Published: 01 Jan 2024, Last Modified: 07 Apr 2025SP 2024EveryoneRevisionsBibTeXCC BY-SA 4.0
Abstract: Trained on billions of images, diffusion-based text-to-image models seem impervious to traditional data poisoning attacks, which typically require poison samples approaching 20% of the training set. In this paper, we show that state-of-the-art text-to-image generative models are in fact highly vulnerable to poisoning attacks. Our work is driven by two key insights. First, while diffusion models are trained on billions of samples, the number of training samples associated with a specific concept or prompt is generally on the order of thousands. This suggests that these models will be vulnerable to prompt-specific poisoning attacks that corrupt a model’s ability to respond to specific targeted prompts. Second, poison samples can be carefully crafted to maximize poison potency to ensure success with very few samples.We introduce Nightshade, a prompt-specific poisoning attack optimized for potency that can completely control the output of a prompt in Stable Diffusion’s newest model (SDXL) with less than 100 poisoned training samples.
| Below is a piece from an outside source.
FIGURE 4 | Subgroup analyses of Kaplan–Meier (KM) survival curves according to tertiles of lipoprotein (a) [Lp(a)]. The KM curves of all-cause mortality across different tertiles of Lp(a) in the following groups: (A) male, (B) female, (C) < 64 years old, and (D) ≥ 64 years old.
Nightshade also generates stealthy poison images that look visually identical to their benign counterparts, and produces poison effects that "bleed through" to related concepts. More importantly, a moderate number of Nightshade attacks on independent prompts can destabilize a model and disable its ability to generate images for any and all prompts. Finally, we propose the use of Nightshade and similar tools as a defense for content owners against web scrapers that ignore opt-out/do-not-crawl directives, and discuss potential implications for both model trainers and content owners.